Era
um poema de Sofia…era uma sinfonia de Mozart,, uma escultura de Rodin, um
quadro de Rembrandt… era tudo isso e muito mais que eu queria plasmar nesta
noite tropical. Estando aqui perto,
também estou lá longe, no Rio, em Guanabara, no apoteótico Maracanã.
E
o poema é a dança em espiral dos corpos ondulantes… a sinfonia é o ritmo cadenciado
de quem corre ligeiro nas pistas do estádio… a escultura é a bola multicolor do
voleibol sentado, enfim, o quadro é o Olimpo dos deuses onde brilham como
coroas de estrelas todos aqueles que souberam mudar a fatalidade em oportunidade, fizeram do seu pranto um
cântico de magia… e o que fora uma inexorável descida aos abismos
transformaram num voo triunfal directo às alturas!
Olho os Jogos Paralímpicos do Rio de Janeiro.
E penetram em mim duas correntes de ar puro – uma, fria de gelar e a outra,
quente de sonhar. Num relance superficial e fugaz estremeço perante os corpos
que desfilam, fisicamente diminuídos, parcialmente amputados daquela pujança homérica dos corpos perfeitos. Um deles poderia ser o
meu… Mas no decurso do certame, uma onda maior traz-me o calor contagiante do
quanto pode a força humana, sacode-me os neurónios o milagre vivo – mais um! – da
energia anímica que dá asas aos membros decepados e faz abrir dentro de nós a
fonte da esperança renascida, daquela que não se deixa enrodilhar na manta
escura do desânimo, senão mesmo da depressão sem retorno. Confesso que me
enternecem e, ao mesmo tempo, me alavancam o subconsciente latente activo as
diversas provas em que participam os heróis paralímpicos. Chamo HERÓIS, estes
maiores que os outros que os precederam. nos JO/16. Porque foi preciso um poder cerebral muito
maior e uma vontade indómita para superar
os obstáculos das fatalidades supervenientes no dealbar da juventude. Bem andou,
pois, o governo português fazendo-se
representar pelo ministro Tiago Brandão Rodrigues e pela Secretária de Estado
da Inclusão das Pessoas com deficiência, Ana Sofia Antunes, a primeira
governante invisual do país.
Mais
vasto, porém, é o mundo dos Paralímpicos de outras esferas do saber humano.
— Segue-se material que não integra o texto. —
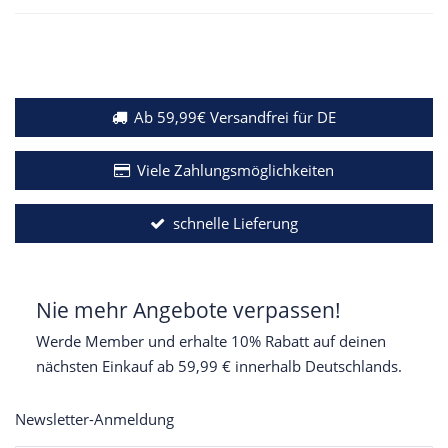
Ab 59,99€ Versandfrei für DE
Viele Zahlungsmöglichkeiten
schnelle Lieferung
Nie mehr Angebote verpassen!
Werde Member und erhalte 10% Rabatt auf deinen
nächsten Einkauf ab 59,99 € innerhalb Deutschlands.
Newsletter-Anmeldung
Trago
ao universal Maracanã da História tantos outros que investiram o melhor de si
próprios, “mais do que prometia a força humana” (Lusíadas, Canto I). Nas praias da Grécia Antiga lá estava Demóstenes,
tartamudo de nascença, metendo calhaus na boca para vencer a gaguez e tornar-se mais tarde no Príncipe da Oratória Helénica. Vejo passar
Beethoven que, no tormento da surdez, compôs a magnífica “Quinta Sinfonia”.
Penso no poeta Jorge Luis Borges, cuja cegueira lhe abriu paisagens infinitas.
Dou mais uns passos e, aí perto no Brasil, contemplo em 1972, extasiado e mudo,
(estou a vê-las) as estátuas monumentais
em pedra-sabão que os braços paralisados do “Alejadinho” (António Francisco de
Lisboa), filho de mãe escrava e atacado de doença degenerativa fatal, deixaram imortalizadas, desde o séc.XVIII, no
átrio do templo de Congonhas, São José do Ouro Preto. Actualmente, emerge, sem
sombra de dúvida, o conhecido físico e cosmólogo britânico Stephen Hawking, a
quem a esclerose lateral amiotrófica não impediu de alcançar o topo dos
cientistas vivos.
E aqui na Madeira, vejo o nosso dramaturgo
Baltazar Dias que, mesmo pobre e cego, nos legou, desde o séc.XVI, as peças de teatro, sobretudo os
Autos, largamente representados em Portugal e no Brasil. Mais forte e impressivo, porque junto de nós,
aqui e agora, agiganta-se, como um facho olímpico, a beleza coreográfica do “DANÇANDO COM A DIFERENÇA””, do grande criativo Henrique Amoedo, benemérito
da Ilha, que ajudou a vencer barreiras inatas e projectá-las em espectáculos de
estética impar correndo mundo!
É
incomensurável o estádio dos Paralímpicos
ao longo da História, inesgotáveis são as suas pistas, indescritíveis os seus
segredos energéticos. Por isso, curvo-me, emocionado e, mais do que isso,
agradeço, o mundo inteiro agradece e irresistivelmente interioriza a lição
memorável dos Heróis – Todos, particularmente Os Não Medalhados – Paralímpicos/16,
deuses do Olimpo regenerador dos nossos tempos!